MBIA Inc won a key ruling that will sharply reduce the time and cost of gathering evidence to prove that Bank of America fraudulently induced it to insure billions of dollars of mortgage bonds.

A New York state judge ruled that MBIA can use statistical sampling to try to prove that underwriting standards on pools of about $20 billion in loans were fraudulently represented.

MBIA is seeking to recover more than $1.4 billion that it has paid out in insurance claims stemming from the bonds that pooled loans from Countrywide, a mortgage company that was bought by Bank of America.

The bond insurer had argued inspecting each of 368,000 loan files that were packaged into 15 mortgage bonds would have been extremely costly and time-consuming.

Bank of America said in a statement that the ruling is limited and procedural in nature.

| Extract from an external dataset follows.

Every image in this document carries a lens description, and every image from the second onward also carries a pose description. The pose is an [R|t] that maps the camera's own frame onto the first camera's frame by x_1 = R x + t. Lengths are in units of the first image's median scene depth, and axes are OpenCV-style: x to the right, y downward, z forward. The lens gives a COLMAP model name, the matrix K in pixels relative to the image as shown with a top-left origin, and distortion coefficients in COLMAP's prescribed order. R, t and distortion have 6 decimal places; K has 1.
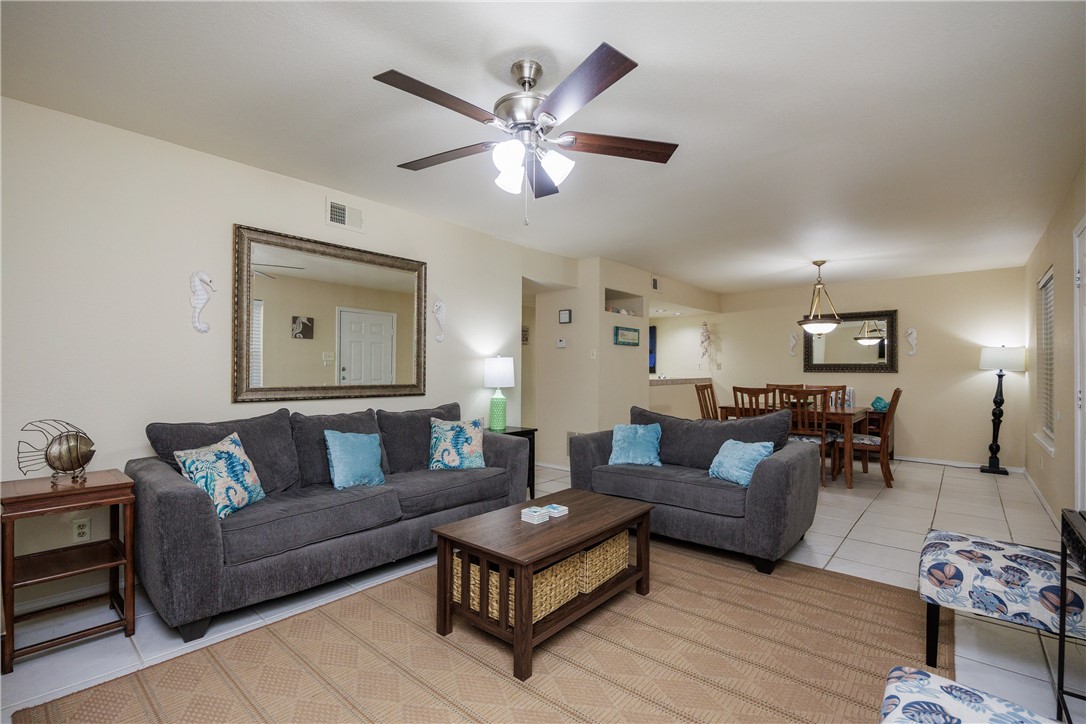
lens RADIAL K [[492.8, 0, 541.2], [0, 492.8, 368.1], [0, 0, 1]] dist [-0.004175, -0.000320]
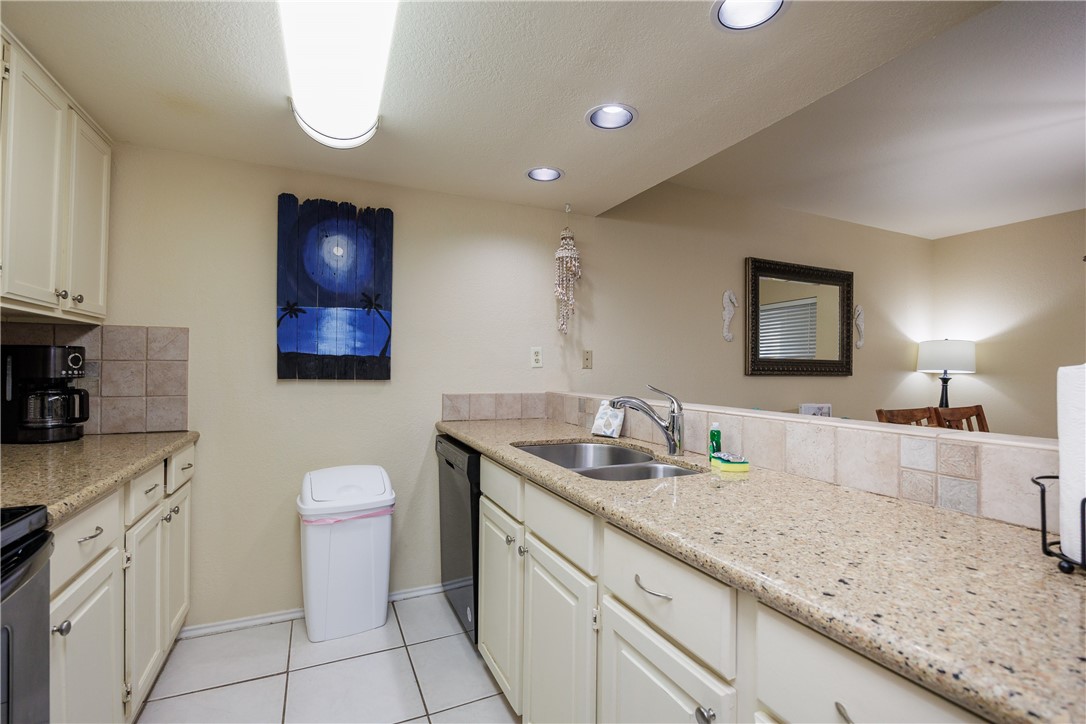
lens RADIAL K [[492.6, 0, 543.4], [0, 492.6, 360.6], [0, 0, 1]] dist [-0.006789, -0.000659]
pose [[0.411628, 0.015013, 0.911228, 0.020928], [-0.012392, 0.999864, -0.010876, 0.002494], [-0.911268, -0.006815, 0.411758, 1.226159]]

Nothing has been decided on the merits. As the Court notes, MBIA must prove each element of its claims -- this we believe it cannot do. We intend to continue to aggressively defend.

The ruling could give momentum to other insurers and investors who have been pressing mortgage companies to repurchase soured loans underlying mortgage bonds but have struggled with the expense of fighting on a loan-by-loan basis.

MBIA proposed using 400 loans from each of the 15 mortgage bonds as a sample that would be tested.

The use of sampling is widespread as a valid method to prove cases with large amounts of underlying data, Judge Ellen Bransten wrote in her Wednesday opinion. She added that sampling is not proof, but merely a vehicle to present evidence.

MBIA has alleged that Countrywide falsely represented that its loans strictly complied with long-standing guidelines, when in reality the loans were often made with little regard to the ability of the borrower to repay.

MBIA did not have an immediate comment.

Shares of MBIA ended down 0.4 percent at $9.86 while shares of Bank of America fell 2.4 percent to $13.06 on the New York Stock Exchange.

The case is MBIA Insurance Corp v Countrywide Home Loans and Bank of America Corp, New York State Supreme Court, New York County 602825/2008.